2017 crime drama film by Richard Friedman

Christmas Crime Story is a 2017 multi-vignette crime drama directed by Richard Friedman. Written by Sean Chipman and Robert Chipman, the film features an ensemble cast that includes Adrian Paul, Eric Close, Aaron Perilo, Scott Bailey and Neraida Bega in leading roles.

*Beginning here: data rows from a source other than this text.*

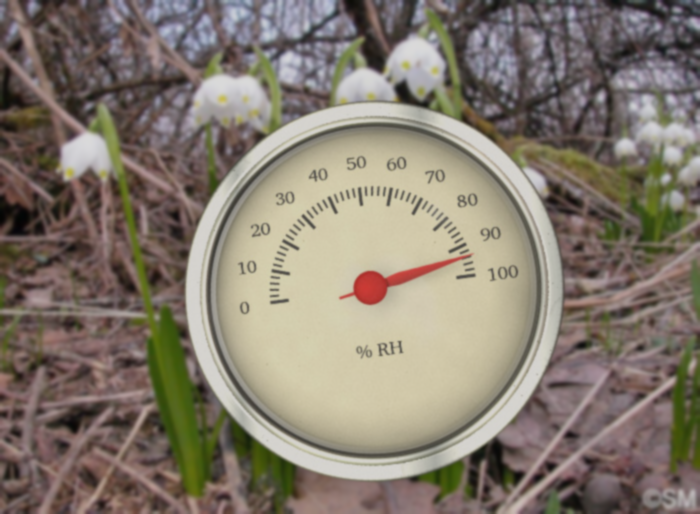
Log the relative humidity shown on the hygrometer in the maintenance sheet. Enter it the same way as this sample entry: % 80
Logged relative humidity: % 94
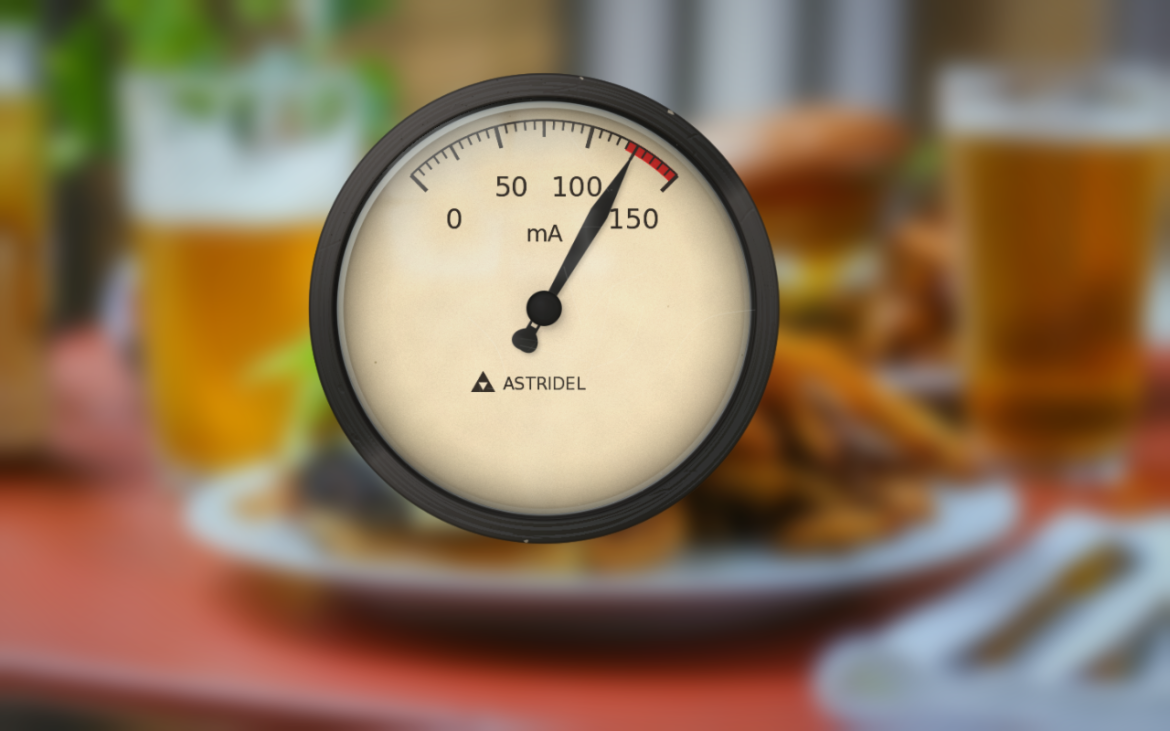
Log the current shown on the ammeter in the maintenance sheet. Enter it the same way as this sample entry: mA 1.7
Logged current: mA 125
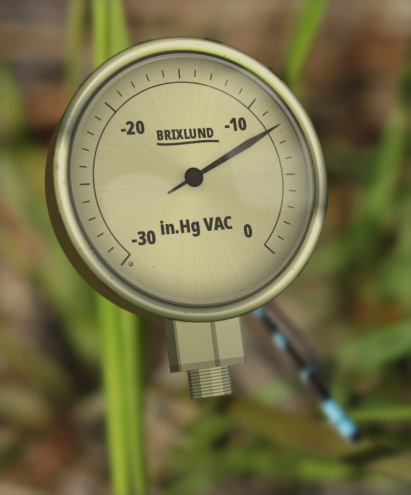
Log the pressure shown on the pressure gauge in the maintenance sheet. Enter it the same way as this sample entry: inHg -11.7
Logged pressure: inHg -8
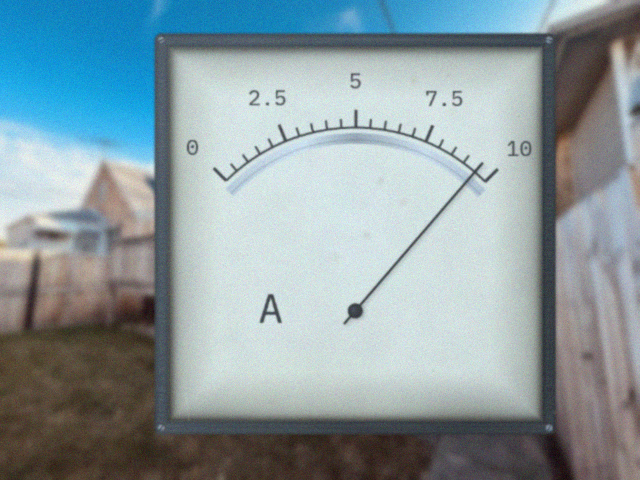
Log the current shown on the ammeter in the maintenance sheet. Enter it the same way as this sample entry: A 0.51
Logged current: A 9.5
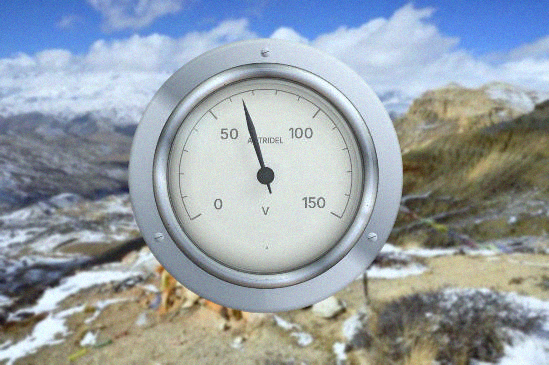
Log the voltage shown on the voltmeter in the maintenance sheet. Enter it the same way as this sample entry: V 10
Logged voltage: V 65
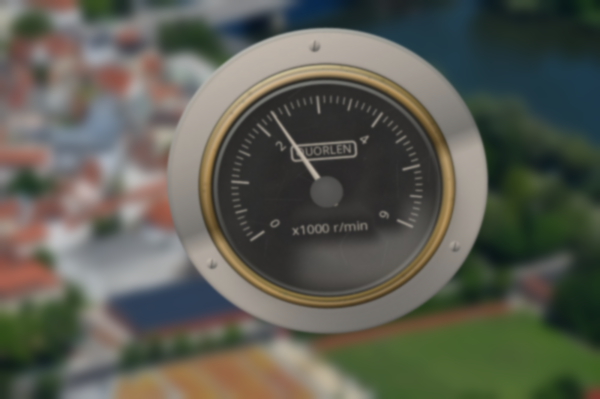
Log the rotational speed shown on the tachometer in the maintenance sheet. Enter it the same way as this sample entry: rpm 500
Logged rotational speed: rpm 2300
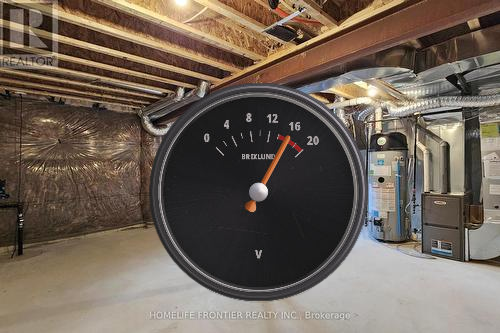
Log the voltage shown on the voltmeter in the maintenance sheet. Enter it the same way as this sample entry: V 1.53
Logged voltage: V 16
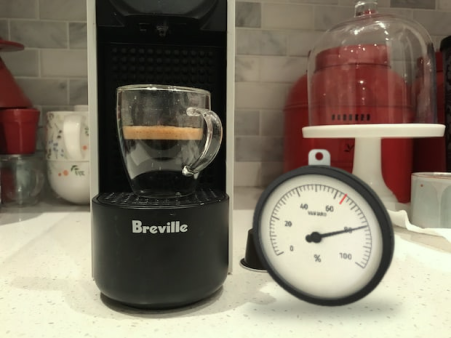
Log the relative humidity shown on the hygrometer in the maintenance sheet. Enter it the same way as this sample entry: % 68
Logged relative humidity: % 80
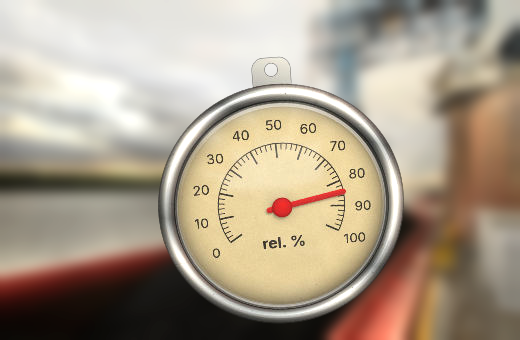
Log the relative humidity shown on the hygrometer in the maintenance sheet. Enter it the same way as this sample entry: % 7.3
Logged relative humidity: % 84
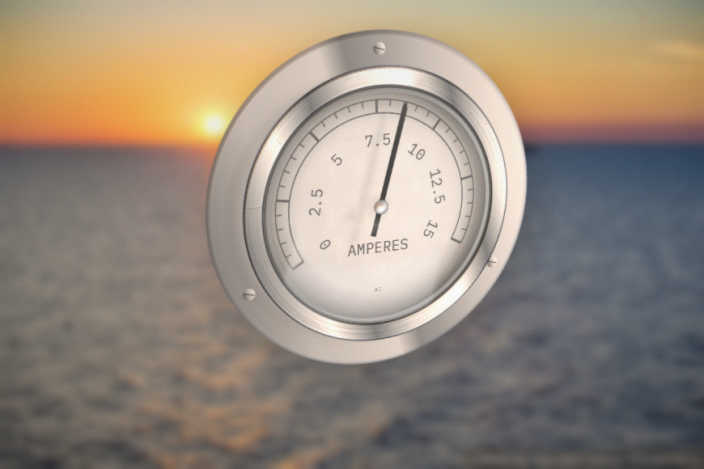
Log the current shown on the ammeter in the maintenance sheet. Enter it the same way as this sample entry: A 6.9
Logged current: A 8.5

Set during an abnormal heatwave in Los Angeles on Christmas Eve, the film revolves around multiple characters whose lives intersect before, during and after a liquor store robbery.

== Plot ==
A botched robbery leads down a destructive path for a detective (Bailey) attempting to reconcile with his estranged mother (Humes), a coming-apart-at-the-seams amateur photographer (Paul), his vindictive and murderous fiancée (Bega), her secret lover (Perilo) and a mall Santa (Close) struggling to remain sober.

== Cast ==
- Adrian Paul as David Carlisle
- Eric Close as Randall Edwards
- Neraida Bega as Sasha Harrington
- Aaron Perilo as Jason Houston
- Scott Bailey as Chris Dejesus
- Mary-Margaret Humes as Maggie DeJesus
- Tim DeZarn as Barrett Hill
- Alex Fernandez as Detective Ambrozik
- Vince Lozano as Vincent
- Mark Adair-Rios as James Anderson
- Linda Burzynski as Detective Thomas
- Sara Castro as Kasey Edwards
- Anthony Emerson as Matthew Winslow
- Bethany Carol as Lena
- Carlene Moore as News Reporter

== Production ==

=== Development ===
Originally conceived as a short film in 2010, Christmas Crime Story was the brainchild of Sean & Robert Chipman. The script went through development problems as, at two different points, the original script file had become corrupted and the file lost. In 2012, the screenplay was completed and uploaded to an online screenwriting site, SimplyScripts, and was found in May 2016 by director Richard Friedman. With Richard Friedman aboard to direct the film, changes in the script were requested, including: updating the setting from a small Massachusetts town to Los Angeles and updating the conditions from a blizzard to a heat wave. The film is produced by Markus Linecker, Richard Friedman and Vince Lozano.

=== Filming ===
Filming began on December 2, 2016 in Los Angeles, California and concluded on December 14, 2016.